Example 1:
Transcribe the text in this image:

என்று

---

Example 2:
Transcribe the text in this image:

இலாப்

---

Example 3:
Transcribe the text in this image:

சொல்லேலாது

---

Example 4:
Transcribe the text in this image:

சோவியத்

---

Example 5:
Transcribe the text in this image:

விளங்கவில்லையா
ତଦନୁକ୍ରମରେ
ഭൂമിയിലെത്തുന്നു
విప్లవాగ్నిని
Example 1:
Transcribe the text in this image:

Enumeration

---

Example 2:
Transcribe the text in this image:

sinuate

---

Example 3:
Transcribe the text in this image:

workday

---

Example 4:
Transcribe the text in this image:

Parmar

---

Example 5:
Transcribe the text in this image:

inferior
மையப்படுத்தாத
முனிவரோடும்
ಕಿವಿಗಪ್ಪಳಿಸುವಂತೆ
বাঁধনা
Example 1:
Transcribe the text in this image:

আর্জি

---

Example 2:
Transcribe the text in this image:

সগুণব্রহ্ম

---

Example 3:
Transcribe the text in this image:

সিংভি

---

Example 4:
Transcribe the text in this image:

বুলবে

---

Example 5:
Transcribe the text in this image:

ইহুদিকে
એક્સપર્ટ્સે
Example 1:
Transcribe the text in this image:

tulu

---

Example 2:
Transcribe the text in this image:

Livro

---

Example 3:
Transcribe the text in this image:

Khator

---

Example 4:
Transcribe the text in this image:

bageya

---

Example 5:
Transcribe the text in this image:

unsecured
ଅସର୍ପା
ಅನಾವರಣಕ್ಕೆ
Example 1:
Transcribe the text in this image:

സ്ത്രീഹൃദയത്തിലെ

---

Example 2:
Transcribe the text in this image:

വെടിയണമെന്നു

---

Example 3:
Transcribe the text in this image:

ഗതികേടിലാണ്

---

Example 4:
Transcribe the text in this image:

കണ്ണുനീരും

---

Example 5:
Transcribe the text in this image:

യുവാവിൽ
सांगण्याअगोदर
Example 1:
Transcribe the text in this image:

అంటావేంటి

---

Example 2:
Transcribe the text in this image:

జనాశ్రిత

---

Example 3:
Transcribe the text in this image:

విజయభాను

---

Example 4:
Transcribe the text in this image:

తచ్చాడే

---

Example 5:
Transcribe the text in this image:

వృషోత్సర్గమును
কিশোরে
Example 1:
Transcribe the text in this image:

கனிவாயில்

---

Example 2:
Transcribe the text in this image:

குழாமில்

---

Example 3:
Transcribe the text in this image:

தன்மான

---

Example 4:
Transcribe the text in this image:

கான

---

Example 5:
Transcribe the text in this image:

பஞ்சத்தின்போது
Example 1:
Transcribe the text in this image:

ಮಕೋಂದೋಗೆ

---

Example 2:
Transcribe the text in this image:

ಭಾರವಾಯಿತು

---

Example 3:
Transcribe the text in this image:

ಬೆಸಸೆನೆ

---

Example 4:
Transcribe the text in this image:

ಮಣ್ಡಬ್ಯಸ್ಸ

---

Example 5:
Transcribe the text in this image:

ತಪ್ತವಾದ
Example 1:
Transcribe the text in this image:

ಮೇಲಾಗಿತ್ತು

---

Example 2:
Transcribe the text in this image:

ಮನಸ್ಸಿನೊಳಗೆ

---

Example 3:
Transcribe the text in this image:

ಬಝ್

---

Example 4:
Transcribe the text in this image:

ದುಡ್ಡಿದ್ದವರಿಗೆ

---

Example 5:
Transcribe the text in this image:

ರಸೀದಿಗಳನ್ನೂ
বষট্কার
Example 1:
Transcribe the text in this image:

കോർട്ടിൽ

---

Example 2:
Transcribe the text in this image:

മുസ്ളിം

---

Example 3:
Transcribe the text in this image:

========

» **Instructions for the task**: In full and word for word, reproduce the data above.

» **Response to this exercise**:
Example 1:
Transcribe the text in this image:

என்று

---

Example 2:
Transcribe the text in this image:

இலாப்

---

Example 3:
Transcribe the text in this image:

சொல்லேலாது

---

Example 4:
Transcribe the text in this image:

சோவியத்

---

Example 5:
Transcribe the text in this image:

விளங்கவில்லையா
ତଦନୁକ୍ରମରେ
ഭൂമിയിലെത്തുന്നു
విప్లవాగ్నిని
Example 1:
Transcribe the text in this image:

Enumeration

---

Example 2:
Transcribe the text in this image:

sinuate

---

Example 3:
Transcribe the text in this image:

workday

---

Example 4:
Transcribe the text in this image:

Parmar

---

Example 5:
Transcribe the text in this image:

inferior
மையப்படுத்தாத
முனிவரோடும்
ಕಿವಿಗಪ್ಪಳಿಸುವಂತೆ
বাঁধনা
Example 1:
Transcribe the text in this image:

আর্জি

---

Example 2:
Transcribe the text in this image:

সগুণব্রহ্ম

---

Example 3:
Transcribe the text in this image:

সিংভি

---

Example 4:
Transcribe the text in this image:

বুলবে

---

Example 5:
Transcribe the text in this image:

ইহুদিকে
એક્સપર્ટ્સે
Example 1:
Transcribe the text in this image:

tulu

---

Example 2:
Transcribe the text in this image:

Livro

---

Example 3:
Transcribe the text in this image:

Khator

---

Example 4:
Transcribe the text in this image:

bageya

---

Example 5:
Transcribe the text in this image:

unsecured
ଅସର୍ପା
ಅನಾವರಣಕ್ಕೆ
Example 1:
Transcribe the text in this image:

സ്ത്രീഹൃദയത്തിലെ

---

Example 2:
Transcribe the text in this image:

വെടിയണമെന്നു

---

Example 3:
Transcribe the text in this image:

ഗതികേടിലാണ്

---

Example 4:
Transcribe the text in this image:

കണ്ണുനീരും

---

Example 5:
Transcribe the text in this image:

യുവാവിൽ
सांगण्याअगोदर
Example 1:
Transcribe the text in this image:

అంటావేంటి

---

Example 2:
Transcribe the text in this image:

జనాశ్రిత

---

Example 3:
Transcribe the text in this image:

విజయభాను

---

Example 4:
Transcribe the text in this image:

తచ్చాడే

---

Example 5:
Transcribe the text in this image:

వృషోత్సర్గమును
কিশোরে
Example 1:
Transcribe the text in this image:

கனிவாயில்

---

Example 2:
Transcribe the text in this image:

குழாமில்

---

Example 3:
Transcribe the text in this image:

தன்மான

---

Example 4:
Transcribe the text in this image:

கான

---

Example 5:
Transcribe the text in this image:

பஞ்சத்தின்போது
Example 1:
Transcribe the text in this image:

ಮಕೋಂದೋಗೆ

---

Example 2:
Transcribe the text in this image:

ಭಾರವಾಯಿತು

---

Example 3:
Transcribe the text in this image:

ಬೆಸಸೆನೆ

---

Example 4:
Transcribe the text in this image:

ಮಣ್ಡಬ್ಯಸ್ಸ

---

Example 5:
Transcribe the text in this image:

ತಪ್ತವಾದ
Example 1:
Transcribe the text in this image:

ಮೇಲಾಗಿತ್ತು

---

Example 2:
Transcribe the text in this image:

ಮನಸ್ಸಿನೊಳಗೆ

---

Example 3:
Transcribe the text in this image:

ಬಝ್

---

Example 4:
Transcribe the text in this image:

ದುಡ್ಡಿದ್ದವರಿಗೆ

---

Example 5:
Transcribe the text in this image:

ರಸೀದಿಗಳನ್ನೂ
বষট্কার
Example 1:
Transcribe the text in this image:

കോർട്ടിൽ

---

Example 2:
Transcribe the text in this image:

മുസ്ളിം

---

Example 3:
Transcribe the text in this image:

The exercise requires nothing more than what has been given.